Topics: Asia; Carcinoma, Non-Small-Cell Lung; Endoscopic Ultrasound-Guided Fine Needle Aspiration; Endosonography; Humans; Lung Neoplasms; Mediastinoscopy; Mediastinum; Neoplasm Staging; Positron-Emission Tomography; Prognosis; Small Cell Lung Carcinoma
PubMed: 25682805
DOI: 10.1111/resp.12489 -
Indian Journal of Surgical Oncology Dec 2022Northeast India, a region of geographic, cultural, and ethnic diversity comprises of Assam, Arunachal Pradesh, Manipur, Meghalaya, Mizoram, Tripura, and Sikkim....

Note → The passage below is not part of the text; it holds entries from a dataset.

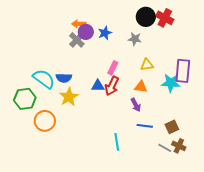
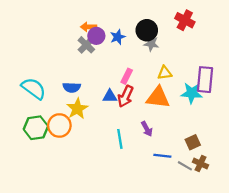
black circle: (146, 17) -> (147, 30), moved
cyan semicircle: (44, 79) -> (34, 89), moved
orange triangle: (141, 87) -> (158, 97), size x1.6
green hexagon: (25, 99) -> (36, 128), moved
purple arrow: (136, 105) -> (147, 129), moved
orange circle: (45, 121) -> (59, 125), moved
blue line: (145, 126) -> (162, 156), moved
cyan line: (117, 142) -> (120, 139), moved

Northeast India, a region of geographic, cultural, and ethnic diversity comprises of Assam, Arunachal Pradesh, Manipur, Meghalaya, Mizoram, Tripura, and Sikkim. Geographically, two-thirds of the area is hilly terrain. The North Eastern Region (NER) shows marked diversity in customs, cultures, cuisines, traditions, and languages. The Aizawl district of Mizoram (269.4) and the Papumpare district of Arunachal Pradesh (219.8) have the highest age-adjusted incidence rates (AAR) of cancer among males and females, respectively. Meghalaya has the highest relative proportion of cancers associated with tobacco use, with 70.4% in men and 46.5% in women. This correlates with the high prevalence of tobacco use. The Dr Bhubaneswar Borooah Cancer Institute, Guwahati, was inaugurated in 1973. The Institute currently conducts M.Ch. Surgical Oncology, Head and Neck Oncology and Gynaecologic Oncology, and DM courses in Medical Oncology and Onco-pathology. The year 2019 saw the creation of a high-dose radioisotope therapy ward. Allogenic Bone Marrow Transplantation (BMT) was started in 2021-2022. State Cancer Institute (SCI), Guwahati, houses a medical cyclotron, which is the only one in Northeast India. Assam Cancer Care Foundation (ACCF) is a joint venture between the Government of Assam and the Tata Trusts, with a three-level cancer grid. The Cachar Cancer Hospital and Research Centre (CCHRC) offers holistic, subsidised cancer care to over 4000 new patients every year. North Eastern Indira Gandhi Regional Institute of Health and Medical Sciences (NEIGRIHMS) offers endobronchial ultrasound (EBUS) and mediastinoscopy services, enabling accurate staging of lung cancers. While the cancer care facilities in NER have grown over the years, it is not commensurate with the high incidence of cancers in the region.